[Rows from a dataset]
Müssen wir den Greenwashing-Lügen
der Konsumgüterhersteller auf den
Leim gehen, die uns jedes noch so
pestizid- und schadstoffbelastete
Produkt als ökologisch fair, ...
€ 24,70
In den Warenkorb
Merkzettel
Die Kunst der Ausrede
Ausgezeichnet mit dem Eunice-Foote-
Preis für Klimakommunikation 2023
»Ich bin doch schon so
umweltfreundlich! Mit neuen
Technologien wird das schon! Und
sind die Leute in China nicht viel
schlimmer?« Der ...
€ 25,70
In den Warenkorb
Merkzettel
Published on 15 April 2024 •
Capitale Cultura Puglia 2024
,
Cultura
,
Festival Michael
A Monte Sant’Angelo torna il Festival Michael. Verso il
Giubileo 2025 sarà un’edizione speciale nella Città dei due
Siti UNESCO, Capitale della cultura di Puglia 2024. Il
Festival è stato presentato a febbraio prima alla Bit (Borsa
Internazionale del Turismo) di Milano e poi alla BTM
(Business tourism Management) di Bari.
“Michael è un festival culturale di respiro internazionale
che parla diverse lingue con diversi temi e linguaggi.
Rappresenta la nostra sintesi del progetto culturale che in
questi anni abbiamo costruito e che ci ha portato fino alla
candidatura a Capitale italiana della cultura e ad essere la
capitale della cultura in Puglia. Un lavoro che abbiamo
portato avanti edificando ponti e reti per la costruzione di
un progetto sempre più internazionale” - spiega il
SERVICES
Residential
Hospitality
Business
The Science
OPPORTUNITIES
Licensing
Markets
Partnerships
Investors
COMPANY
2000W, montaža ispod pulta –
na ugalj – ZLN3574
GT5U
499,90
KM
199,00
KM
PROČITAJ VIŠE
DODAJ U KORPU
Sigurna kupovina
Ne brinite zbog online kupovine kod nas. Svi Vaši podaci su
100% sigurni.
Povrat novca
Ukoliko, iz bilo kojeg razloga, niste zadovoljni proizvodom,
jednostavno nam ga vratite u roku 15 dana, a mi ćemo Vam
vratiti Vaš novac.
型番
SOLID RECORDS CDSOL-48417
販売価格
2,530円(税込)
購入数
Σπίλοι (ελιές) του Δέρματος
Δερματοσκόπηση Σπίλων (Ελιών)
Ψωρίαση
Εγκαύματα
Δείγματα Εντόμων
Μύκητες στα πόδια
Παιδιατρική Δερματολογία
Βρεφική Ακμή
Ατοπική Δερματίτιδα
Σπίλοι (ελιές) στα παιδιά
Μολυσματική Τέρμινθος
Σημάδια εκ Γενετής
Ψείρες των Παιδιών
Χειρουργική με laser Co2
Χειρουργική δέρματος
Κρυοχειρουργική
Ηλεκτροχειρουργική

**Your assignment:** Extract every line of text from each row above, and reproduce each line character for character in its original order.

**Written solution:**
Müssen wir den Greenwashing-Lügen
der Konsumgüterhersteller auf den
Leim gehen, die uns jedes noch so
pestizid- und schadstoffbelastete
Produkt als ökologisch fair, ...
€ 24,70
In den Warenkorb
Merkzettel
Die Kunst der Ausrede
Ausgezeichnet mit dem Eunice-Foote-
Preis für Klimakommunikation 2023
»Ich bin doch schon so
umweltfreundlich! Mit neuen
Technologien wird das schon! Und
sind die Leute in China nicht viel
schlimmer?« Der ...
€ 25,70
In den Warenkorb
Merkzettel
Published on 15 April 2024 •
Capitale Cultura Puglia 2024
,
Cultura
,
Festival Michael
A Monte Sant’Angelo torna il Festival Michael. Verso il
Giubileo 2025 sarà un’edizione speciale nella Città dei due
Siti UNESCO, Capitale della cultura di Puglia 2024. Il
Festival è stato presentato a febbraio prima alla Bit (Borsa
Internazionale del Turismo) di Milano e poi alla BTM
(Business tourism Management) di Bari.
“Michael è un festival culturale di respiro internazionale
che parla diverse lingue con diversi temi e linguaggi.
Rappresenta la nostra sintesi del progetto culturale che in
questi anni abbiamo costruito e che ci ha portato fino alla
candidatura a Capitale italiana della cultura e ad essere la
capitale della cultura in Puglia. Un lavoro che abbiamo
portato avanti edificando ponti e reti per la costruzione di
un progetto sempre più internazionale” - spiega il
SERVICES
Residential
Hospitality
Business
The Science
OPPORTUNITIES
Licensing
Markets
Partnerships
Investors
COMPANY
2000W, montaža ispod pulta –
na ugalj – ZLN3574
GT5U
499,90
KM
199,00
KM
PROČITAJ VIŠE
DODAJ U KORPU
Sigurna kupovina
Ne brinite zbog online kupovine kod nas. Svi Vaši podaci su
100% sigurni.
Povrat novca
Ukoliko, iz bilo kojeg razloga, niste zadovoljni proizvodom,
jednostavno nam ga vratite u roku 15 dana, a mi ćemo Vam
vratiti Vaš novac.
型番
SOLID RECORDS CDSOL-48417
販売価格
2,530円(税込)
購入数
Σπίλοι (ελιές) του Δέρματος
Δερματοσκόπηση Σπίλων (Ελιών)
Ψωρίαση
Εγκαύματα
Δείγματα Εντόμων
Μύκητες στα πόδια
Παιδιατρική Δερματολογία
Βρεφική Ακμή
Ατοπική Δερματίτιδα
Σπίλοι (ελιές) στα παιδιά
Μολυσματική Τέρμινθος
Σημάδια εκ Γενετής
Ψείρες των Παιδιών
Χειρουργική με laser Co2
Χειρουργική δέρματος
Κρυοχειρουργική
Ηλεκτροχειρουργική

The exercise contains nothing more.